Final answer:
Increasing the standard deviation leads to a larger margin of error in a survey. To maintain a specific level of confidence with a larger standard deviation, the sample size must be increased. This adjustment ensures the margin of error remains at the target size and the confidence interval remains accurate.
Step-by-step explanation:
In the context of surveys and confidence intervals, the standard deviation is a key factor that impacts the margin of error. When considering the effects of increasing the standard deviation on the margin of error, it is crucial to understand that the margin of error is positively related to the standard deviation. This means that as the standard deviation increases, the margin of error also increases.
Considering the scenario where a firm needs to be at least 96 percent confident of the population mean to within a certain accuracy, an increased standard deviation requires the firm to either increase the number of people surveyed or to accept a larger margin of error. Similarly, if the Census wants to increase its level of confidence and keep the error bound the same, the sample size must increase.
If the firm only surveyed 49 people, but wanted to maintain the same error bound, the level of confidence would decrease unless the margin of error was allowed to increase, illustrating the inverse relationship between sample size and confidence level when the margin of error is constant.

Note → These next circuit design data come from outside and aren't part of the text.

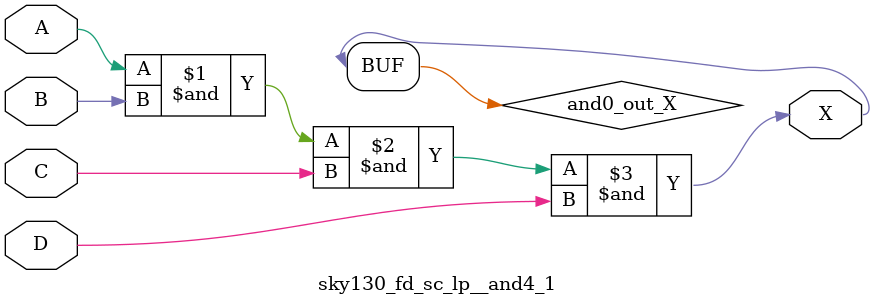
<source format=v>
/*
 * Copyright 2020 The SkyWater PDK Authors
 *
 * Licensed under the Apache License, Version 2.0 (the "License");
 * you may not use this file except in compliance with the License.
 * You may obtain a copy of the License at
 *
 *     https://www.apache.org/licenses/LICENSE-2.0
 *
 * Unless required by applicable law or agreed to in writing, software
 * distributed under the License is distributed on an "AS IS" BASIS,
 * WITHOUT WARRANTIES OR CONDITIONS OF ANY KIND, either express or implied.
 * See the License for the specific language governing permissions and
 * limitations under the License.
 *
 * SPDX-License-Identifier: Apache-2.0
*/


`ifndef SKY130_FD_SC_LP__AND4_1_FUNCTIONAL_V
`define SKY130_FD_SC_LP__AND4_1_FUNCTIONAL_V

/**
 * and4: 4-input AND.
 *
 * Verilog simulation functional model.
 */

`timescale 1ns / 1ps
`default_nettype none

`celldefine
module sky130_fd_sc_lp__and4_1 (
    X,
    A,
    B,
    C,
    D
);

    // Module ports
    output X;
    input  A;
    input  B;
    input  C;
    input  D;

    // Local signals
    wire and0_out_X;

    //  Name  Output      Other arguments
    and and0 (and0_out_X, A, B, C, D     );
    buf buf0 (X         , and0_out_X     );

endmodule
`endcelldefine

`default_nettype wire
`endif  // SKY130_FD_SC_LP__AND4_1_FUNCTIONAL_V

</source>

Summary: Increasing the sample size while maintaining or increasing the confidence level without inflating the margin of error requires a smaller error bound, leading to a narrower confidence interval. If a firm or surveying body needs to compensate for an increase in the standard deviation without adjusting the error bound, then a larger sample size is necessary to maintain the same level of confidence.
This concept further elaborates the relationship between sample size, confidence level, and margin of error as represented in various formulae like the error bound formula.